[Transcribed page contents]
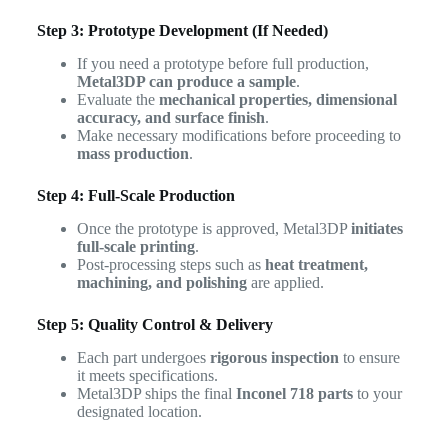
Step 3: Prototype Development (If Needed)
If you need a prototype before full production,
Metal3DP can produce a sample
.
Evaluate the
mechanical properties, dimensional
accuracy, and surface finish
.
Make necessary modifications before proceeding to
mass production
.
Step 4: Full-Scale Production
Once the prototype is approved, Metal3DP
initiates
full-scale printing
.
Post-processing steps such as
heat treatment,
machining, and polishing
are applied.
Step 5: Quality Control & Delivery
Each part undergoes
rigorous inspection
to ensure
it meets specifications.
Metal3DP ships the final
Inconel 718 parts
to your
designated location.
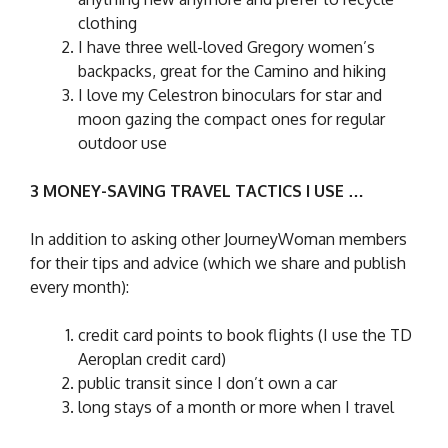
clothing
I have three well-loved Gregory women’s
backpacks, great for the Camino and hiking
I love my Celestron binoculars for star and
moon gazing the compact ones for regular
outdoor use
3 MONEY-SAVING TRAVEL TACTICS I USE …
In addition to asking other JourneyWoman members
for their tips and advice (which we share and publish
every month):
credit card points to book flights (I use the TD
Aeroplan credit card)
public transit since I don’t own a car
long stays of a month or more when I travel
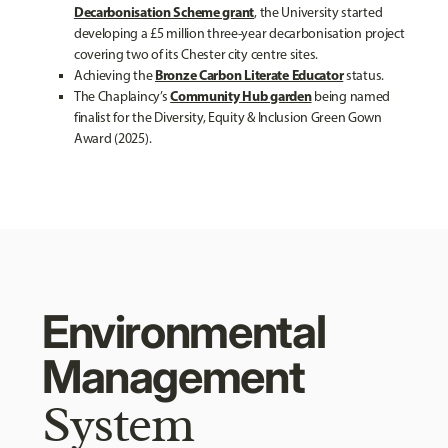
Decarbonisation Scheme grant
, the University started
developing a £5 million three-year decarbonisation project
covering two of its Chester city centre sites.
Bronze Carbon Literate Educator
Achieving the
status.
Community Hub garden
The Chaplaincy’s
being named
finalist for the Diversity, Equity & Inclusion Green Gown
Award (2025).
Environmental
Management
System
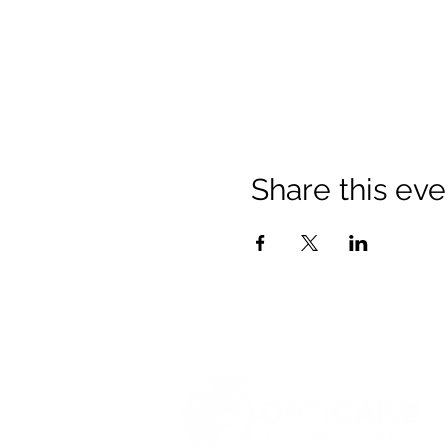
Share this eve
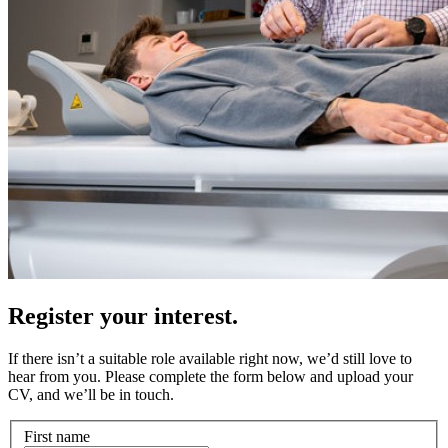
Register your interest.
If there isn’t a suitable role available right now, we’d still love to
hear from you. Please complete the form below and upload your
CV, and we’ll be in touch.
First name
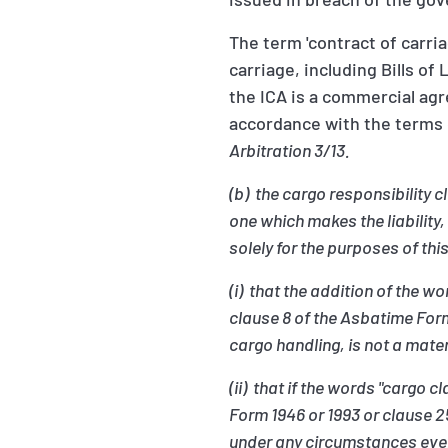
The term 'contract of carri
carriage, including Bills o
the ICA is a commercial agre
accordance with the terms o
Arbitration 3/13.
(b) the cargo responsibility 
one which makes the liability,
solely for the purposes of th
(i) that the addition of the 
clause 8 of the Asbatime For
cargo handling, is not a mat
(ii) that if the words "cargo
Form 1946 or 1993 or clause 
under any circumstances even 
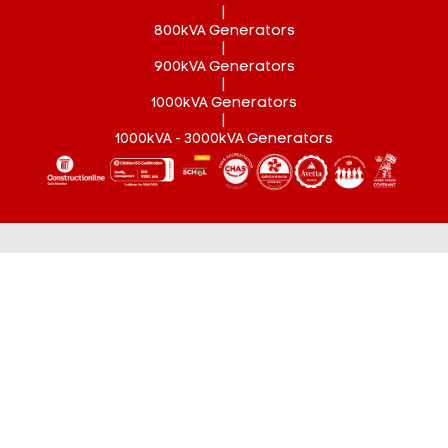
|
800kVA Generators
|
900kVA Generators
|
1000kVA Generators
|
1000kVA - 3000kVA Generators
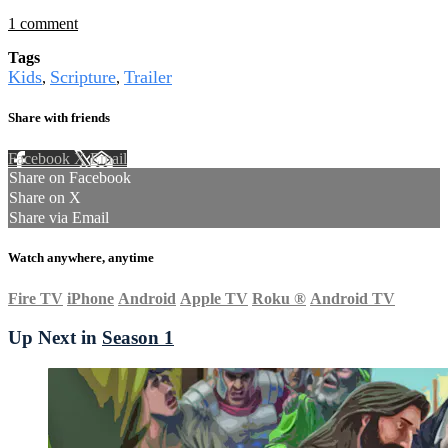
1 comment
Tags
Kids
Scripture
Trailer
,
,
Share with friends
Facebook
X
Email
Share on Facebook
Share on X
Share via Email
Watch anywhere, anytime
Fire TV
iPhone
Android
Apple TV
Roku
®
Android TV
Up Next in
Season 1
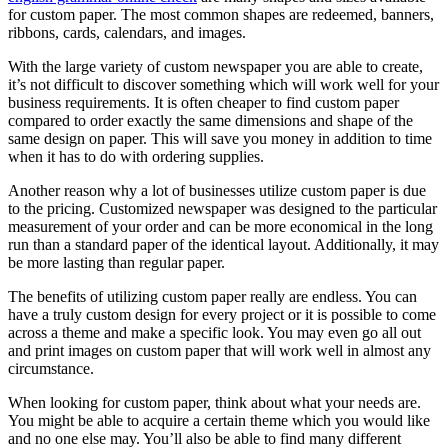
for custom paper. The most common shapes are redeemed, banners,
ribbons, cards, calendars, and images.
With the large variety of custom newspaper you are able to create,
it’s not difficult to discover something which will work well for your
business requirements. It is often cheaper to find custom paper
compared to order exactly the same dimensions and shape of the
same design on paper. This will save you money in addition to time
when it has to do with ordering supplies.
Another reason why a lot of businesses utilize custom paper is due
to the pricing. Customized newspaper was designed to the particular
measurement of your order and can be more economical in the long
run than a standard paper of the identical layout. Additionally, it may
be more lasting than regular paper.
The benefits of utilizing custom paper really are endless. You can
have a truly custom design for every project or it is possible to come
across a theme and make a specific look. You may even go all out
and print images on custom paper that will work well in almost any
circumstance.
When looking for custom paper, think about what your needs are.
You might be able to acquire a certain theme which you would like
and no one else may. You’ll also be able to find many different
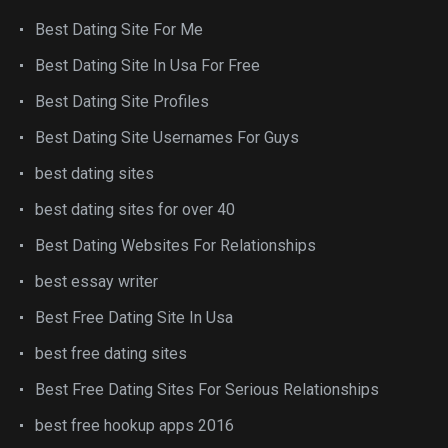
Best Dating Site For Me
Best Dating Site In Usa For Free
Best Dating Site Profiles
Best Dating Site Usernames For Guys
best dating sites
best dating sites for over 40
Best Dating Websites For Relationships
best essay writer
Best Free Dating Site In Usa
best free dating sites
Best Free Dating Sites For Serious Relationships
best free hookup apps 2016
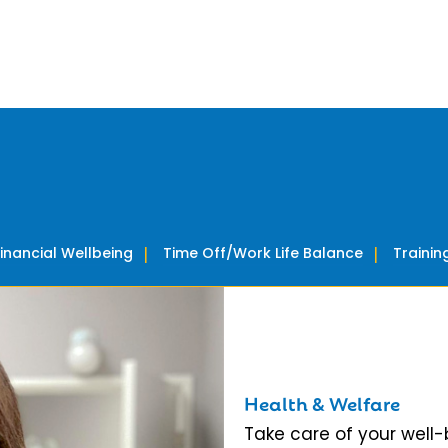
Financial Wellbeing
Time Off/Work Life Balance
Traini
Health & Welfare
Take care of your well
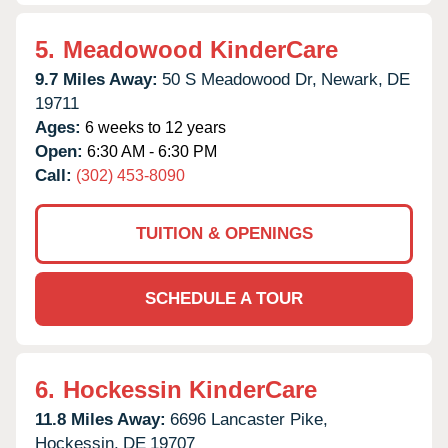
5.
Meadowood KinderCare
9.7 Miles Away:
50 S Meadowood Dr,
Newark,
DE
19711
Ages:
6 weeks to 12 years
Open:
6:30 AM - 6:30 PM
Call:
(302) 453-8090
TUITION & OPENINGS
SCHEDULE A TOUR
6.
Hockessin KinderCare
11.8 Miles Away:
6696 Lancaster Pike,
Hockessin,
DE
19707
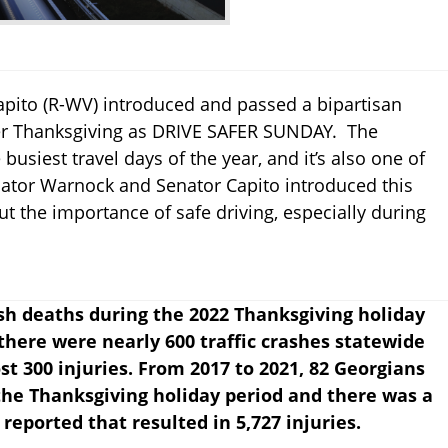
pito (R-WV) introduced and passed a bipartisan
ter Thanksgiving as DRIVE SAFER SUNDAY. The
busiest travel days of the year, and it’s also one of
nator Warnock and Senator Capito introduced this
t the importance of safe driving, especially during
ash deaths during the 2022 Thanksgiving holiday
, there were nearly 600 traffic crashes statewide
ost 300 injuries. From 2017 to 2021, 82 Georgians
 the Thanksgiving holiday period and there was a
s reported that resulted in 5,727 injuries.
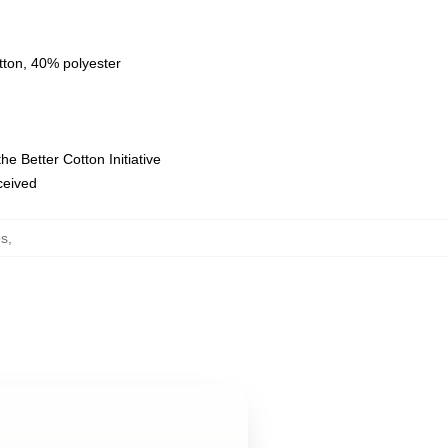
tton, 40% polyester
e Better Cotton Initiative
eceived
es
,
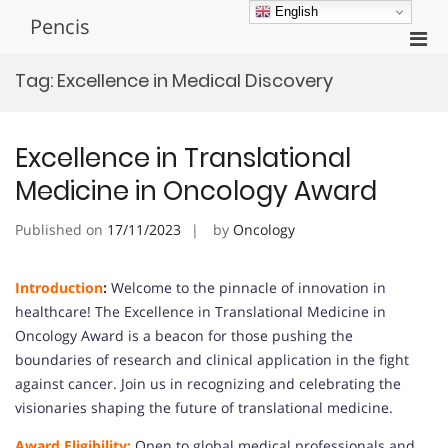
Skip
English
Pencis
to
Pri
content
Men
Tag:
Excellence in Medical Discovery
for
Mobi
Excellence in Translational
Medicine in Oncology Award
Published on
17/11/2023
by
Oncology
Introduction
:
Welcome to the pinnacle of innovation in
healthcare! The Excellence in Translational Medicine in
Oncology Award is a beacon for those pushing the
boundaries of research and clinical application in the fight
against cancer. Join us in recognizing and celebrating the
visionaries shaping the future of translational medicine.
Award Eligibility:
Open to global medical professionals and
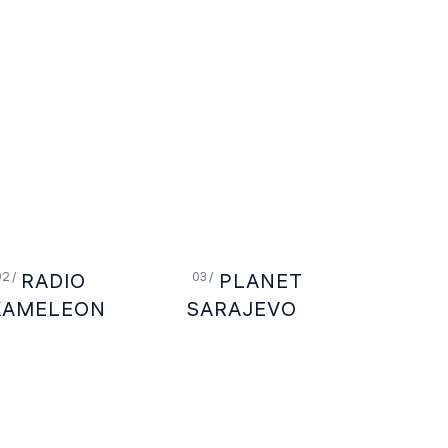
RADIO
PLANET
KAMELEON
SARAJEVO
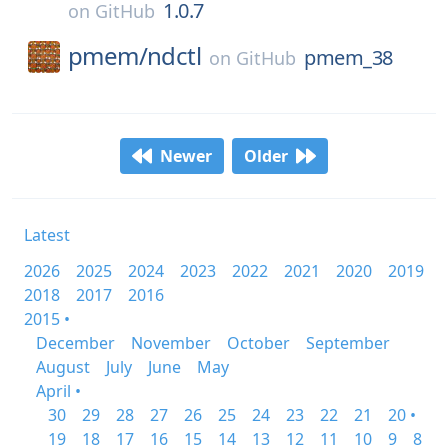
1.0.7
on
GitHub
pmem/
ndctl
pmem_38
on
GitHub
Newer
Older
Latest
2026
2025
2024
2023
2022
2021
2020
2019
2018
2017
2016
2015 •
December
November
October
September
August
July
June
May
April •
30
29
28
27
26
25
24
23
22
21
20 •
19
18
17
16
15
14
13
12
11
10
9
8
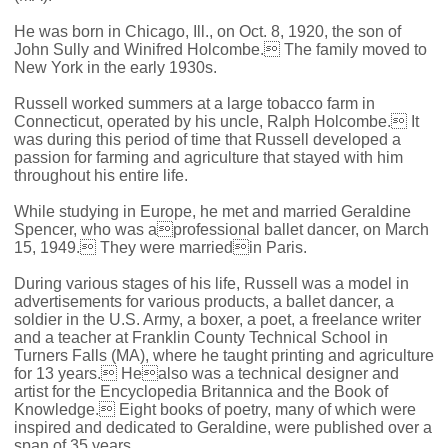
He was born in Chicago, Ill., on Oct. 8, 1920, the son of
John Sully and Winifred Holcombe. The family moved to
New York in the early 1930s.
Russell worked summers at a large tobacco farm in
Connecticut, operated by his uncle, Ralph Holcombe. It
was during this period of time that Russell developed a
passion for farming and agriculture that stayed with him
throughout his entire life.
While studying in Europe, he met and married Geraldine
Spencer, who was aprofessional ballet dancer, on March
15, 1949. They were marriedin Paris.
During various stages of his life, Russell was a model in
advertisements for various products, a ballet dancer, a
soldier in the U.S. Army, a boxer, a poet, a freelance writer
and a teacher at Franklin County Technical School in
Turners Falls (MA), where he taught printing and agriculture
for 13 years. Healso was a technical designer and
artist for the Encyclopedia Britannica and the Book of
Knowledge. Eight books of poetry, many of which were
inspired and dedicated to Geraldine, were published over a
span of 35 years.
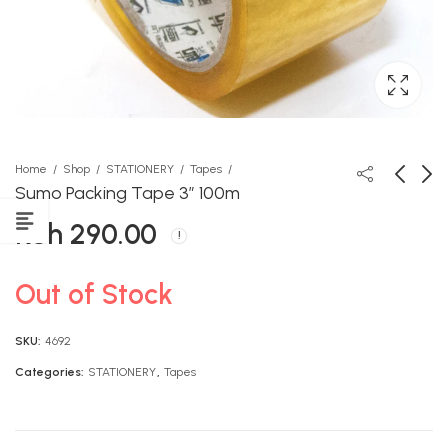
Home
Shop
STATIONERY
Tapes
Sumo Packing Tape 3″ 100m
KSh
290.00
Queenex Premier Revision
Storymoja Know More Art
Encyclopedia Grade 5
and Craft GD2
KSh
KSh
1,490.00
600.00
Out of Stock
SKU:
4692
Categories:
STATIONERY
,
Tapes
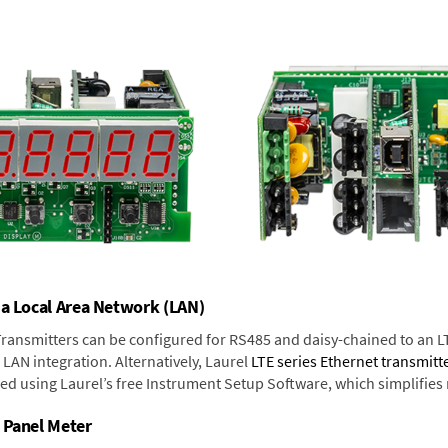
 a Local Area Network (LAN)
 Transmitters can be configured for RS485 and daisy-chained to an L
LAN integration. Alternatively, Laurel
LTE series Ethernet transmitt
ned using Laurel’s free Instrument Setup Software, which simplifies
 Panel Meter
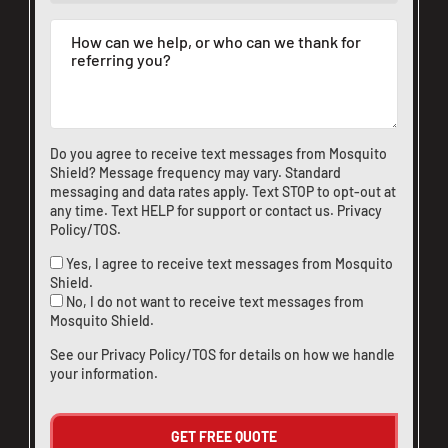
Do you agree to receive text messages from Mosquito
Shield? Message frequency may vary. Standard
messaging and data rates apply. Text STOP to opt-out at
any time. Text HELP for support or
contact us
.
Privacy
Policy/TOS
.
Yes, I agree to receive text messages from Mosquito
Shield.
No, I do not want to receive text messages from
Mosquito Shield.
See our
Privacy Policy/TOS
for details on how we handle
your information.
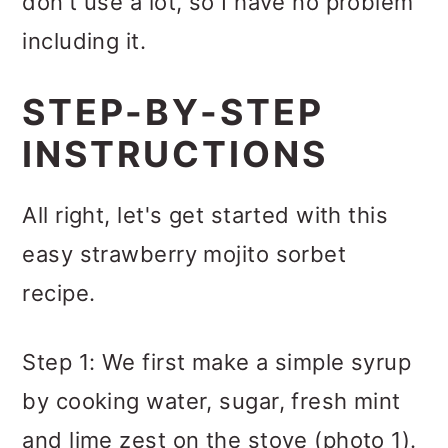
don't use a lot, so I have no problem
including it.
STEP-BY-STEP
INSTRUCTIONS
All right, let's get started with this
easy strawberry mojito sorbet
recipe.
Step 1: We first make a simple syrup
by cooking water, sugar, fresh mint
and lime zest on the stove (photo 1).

◆ **Required work**: Each record above, in full: return it exactly, pictures excluded.

◆ **Reply**:
Step 3: Prototype Development (If Needed)
If you need a prototype before full production,
Metal3DP can produce a sample
.
Evaluate the
mechanical properties, dimensional
accuracy, and surface finish
.
Make necessary modifications before proceeding to
mass production
.
Step 4: Full-Scale Production
Once the prototype is approved, Metal3DP
initiates
full-scale printing
.
Post-processing steps such as
heat treatment,
machining, and polishing
are applied.
Step 5: Quality Control & Delivery
Each part undergoes
rigorous inspection
to ensure
it meets specifications.
Metal3DP ships the final
Inconel 718 parts
to your
designated location.
clothing
I have three well-loved Gregory women’s
backpacks, great for the Camino and hiking
I love my Celestron binoculars for star and
moon gazing the compact ones for regular
outdoor use
3 MONEY-SAVING TRAVEL TACTICS I USE …
In addition to asking other JourneyWoman members
for their tips and advice (which we share and publish
every month):
credit card points to book flights (I use the TD
Aeroplan credit card)
public transit since I don’t own a car
long stays of a month or more when I travel
Decarbonisation Scheme grant
, the University started
developing a £5 million three-year decarbonisation project
covering two of its Chester city centre sites.
Bronze Carbon Literate Educator
Achieving the
status.
Community Hub garden
The Chaplaincy’s
being named
finalist for the Diversity, Equity & Inclusion Green Gown
Award (2025).
Environmental
Management
System
Share this eve
Register your interest.
If there isn’t a suitable role available right now, we’d still love to
hear from you. Please complete the form below and upload your
CV, and we’ll be in touch.
First name
The term 'contract of carri
carriage, including Bills o
the ICA is a commercial agre
accordance with the terms o
Arbitration 3/13.
(b) the cargo responsibility 
one which makes the liability,
solely for the purposes of th
(i) that the addition of the 
clause 8 of the Asbatime For
cargo handling, is not a mat
(ii) that if the words "cargo
Form 1946 or 1993 or clause 
under any circumstances even 
|
800kVA Generators
|
900kVA Generators
|
1000kVA Generators
|
1000kVA - 3000kVA Generators
1 comment
Tags
Kids
Scripture
Trailer
,
,
Share with friends
Facebook
X
Email
Share on Facebook
Share on X
Share via Email
Watch anywhere, anytime
Fire TV
iPhone
Android
Apple TV
Roku
®
Android TV
Up Next in
Season 1
for custom paper. The most common shapes are redeemed, banners,
ribbons, cards, calendars, and images.
With the large variety of custom newspaper you are able to create,
it’s not difficult to discover something which will work well for your
business requirements. It is often cheaper to find custom paper
compared to order exactly the same dimensions and shape of the
same design on paper. This will save you money in addition to time
when it has to do with ordering supplies.
Another reason why a lot of businesses utilize custom paper is due
to the pricing. Customized newspaper was designed to the particular
measurement of your order and can be more economical in the long
run than a standard paper of the identical layout. Additionally, it may
be more lasting than regular paper.
The benefits of utilizing custom paper really are endless. You can
have a truly custom design for every project or it is possible to come
across a theme and make a specific look. You may even go all out
and print images on custom paper that will work well in almost any
circumstance.
When looking for custom paper, think about what your needs are.
You might be able to acquire a certain theme which you would like
and no one else may. You’ll also be able to find many different
Best Dating Site For Me
Best Dating Site In Usa For Free
Best Dating Site Profiles
Best Dating Site Usernames For Guys
best dating sites
best dating sites for over 40
Best Dating Websites For Relationships
best essay writer
Best Free Dating Site In Usa
best free dating sites
Best Free Dating Sites For Serious Relationships
best free hookup apps 2016
Financial Wellbeing
Time Off/Work Life Balance
Traini
Health & Welfare
Take care of your well
5.
Meadowood KinderCare
9.7 Miles Away:
50 S Meadowood Dr,
Newark,
DE
19711
Ages:
6 weeks to 12 years
Open:
6:30 AM - 6:30 PM
Call:
(302) 453-8090
TUITION & OPENINGS
SCHEDULE A TOUR
6.
Hockessin KinderCare
11.8 Miles Away:
6696 Lancaster Pike,
Hockessin,
DE
19707
pito (R-WV) introduced and passed a bipartisan
ter Thanksgiving as DRIVE SAFER SUNDAY. The
busiest travel days of the year, and it’s also one of
nator Warnock and Senator Capito introduced this
t the importance of safe driving, especially during
ash deaths during the 2022 Thanksgiving holiday
, there were nearly 600 traffic crashes statewide
ost 300 injuries. From 2017 to 2021, 82 Georgians
 the Thanksgiving holiday period and there was a
s reported that resulted in 5,727 injuries.
tton, 40% polyester
e Better Cotton Initiative
eceived
es
,
Skip
English
Pencis
to
Pri
content
Men
Tag:
Excellence in Medical Discovery
for
Mobi
Excellence in Translational
Medicine in Oncology Award
Published on
17/11/2023
by
Oncology
Introduction
:
Welcome to the pinnacle of innovation in
healthcare! The Excellence in Translational Medicine in
Oncology Award is a beacon for those pushing the
boundaries of research and clinical application in the fight
against cancer. Join us in recognizing and celebrating the
visionaries shaping the future of translational medicine.
Award Eligibility:
Open to global medical professionals and
RADIO
PLANET
KAMELEON
SARAJEVO
1.0.7
on
GitHub
pmem/
ndctl
pmem_38
on
GitHub
Newer
Older
Latest
2026
2025
2024
2023
2022
2021
2020
2019
2018
2017
2016
2015 •
December
November
October
September
August
July
June
May
April •
30
29
28
27
26
25
24
23
22
21
20 •
19
18
17
16
15
14
13
12
11
10
9
8
He was born in Chicago, Ill., on Oct. 8, 1920, the son of
John Sully and Winifred Holcombe. The family moved to
New York in the early 1930s.
Russell worked summers at a large tobacco farm in
Connecticut, operated by his uncle, Ralph Holcombe. It
was during this period of time that Russell developed a
passion for farming and agriculture that stayed with him
throughout his entire life.
While studying in Europe, he met and married Geraldine
Spencer, who was aprofessional ballet dancer, on March
15, 1949. They were marriedin Paris.
During various stages of his life, Russell was a model in
advertisements for various products, a ballet dancer, a
soldier in the U.S. Army, a boxer, a poet, a freelance writer
and a teacher at Franklin County Technical School in
Turners Falls (MA), where he taught printing and agriculture
for 13 years. Healso was a technical designer and
artist for the Encyclopedia Britannica and the Book of
Knowledge. Eight books of poetry, many of which were
inspired and dedicated to Geraldine, were published over a
span of 35 years.
Home
Shop
STATIONERY
Tapes
Sumo Packing Tape 3″ 100m
KSh
290.00
Queenex Premier Revision
Storymoja Know More Art
Encyclopedia Grade 5
and Craft GD2
KSh
KSh
1,490.00
600.00
Out of Stock
SKU:
4692
Categories:
STATIONERY
,
Tapes
 a Local Area Network (LAN)
 Transmitters can be configured for RS485 and daisy-chained to an L
LAN integration. Alternatively, Laurel
LTE series Ethernet transmitt
ned using Laurel’s free Instrument Setup Software, which simplifies
 Panel Meter
Do you agree to receive text messages from Mosquito
Shield? Message frequency may vary. Standard
messaging and data rates apply. Text STOP to opt-out at
any time. Text HELP for support or
contact us
.
Privacy
Policy/TOS
.
Yes, I agree to receive text messages from Mosquito
Shield.
No, I do not want to receive text messages from
Mosquito Shield.
See our
Privacy Policy/TOS
for details on how we handle
your information.
don't use a lot, so I have no problem
including it.
STEP-BY-STEP
INSTRUCTIONS
All right, let's get started with this
easy strawberry mojito sorbet
recipe.
Step 1: We first make a simple syrup
by cooking water, sugar, fresh mint
and lime zest on the stove (photo 1).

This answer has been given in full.